You may be logged off of any accounts you have running and all Expert Advisors will stop running until you are logged back into your account. If you have live trades running that will need adjusting, it is recommended that you contact IBFX right away and we can assist you over the phone or chat with you trades.
When I open the FX Trader, it automatically logs me in. Can I secure it so that I have to use a password?

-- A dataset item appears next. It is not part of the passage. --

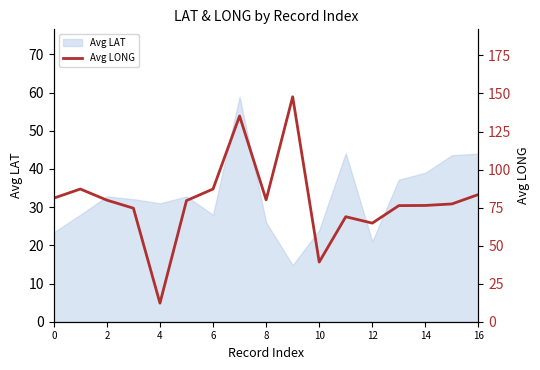

Is it true that Avg LAT equals 41.5 at 10?

False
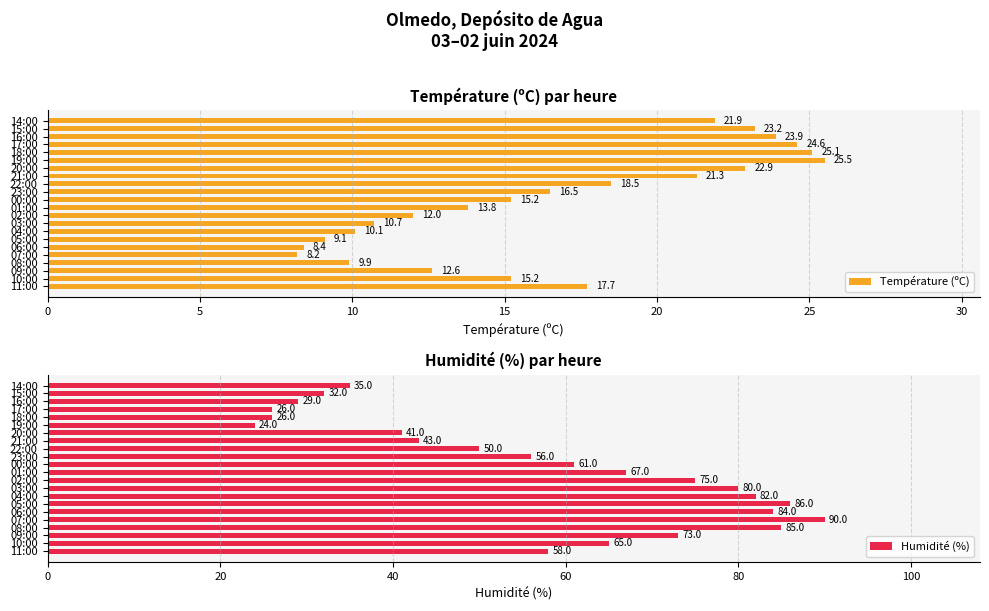

Are the bars horizontal?

Yes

Yes. We have it automatically log you on for your convenience, but if you would like to enable the password follow these steps: 1. On the menu bar go to Tools. 2. From the dropdown menu click Options. 3. Click the box next to - 'Keep personal settings and data at startup'. 4. The check mark will then disappear. From then on every time you restart the FX Trader you'll need to enter your password. Make sure you have your Login number and Password recorded before you do this.
What is Pip?
Pip (or Points) is the term used in currency market to represent the smallest incremental move an exchange rate can make. Depending on context, normally one basis point (0.0001 in the case of EUR/USD, GBD/USD, USD/CHF and .01 in the case of USD/JPY).
What is Contract Size?
Contract or Lot is the standard unit of trading on certain exchanges.
What is a lot?
In the currency market, contract sizes are referred to as ‘lots’. A standard contract is equal to $100,000 USD. A trader placing a 4 lot trade is thus trading $400,000 dollars in the market. Because most traders are using margin, standard lots are typically controlled with $1,000 (100:1 leverage). The above contract sizes are listed in order to determine Pip values based on the contract size you are trading. As you likely know, many currency brokers now offer ‘mini’ or even ‘micro’ lots. Mini contracts are simply 10% the size of a standard lot, a micro contract would thus be 10% the size of a mini contract.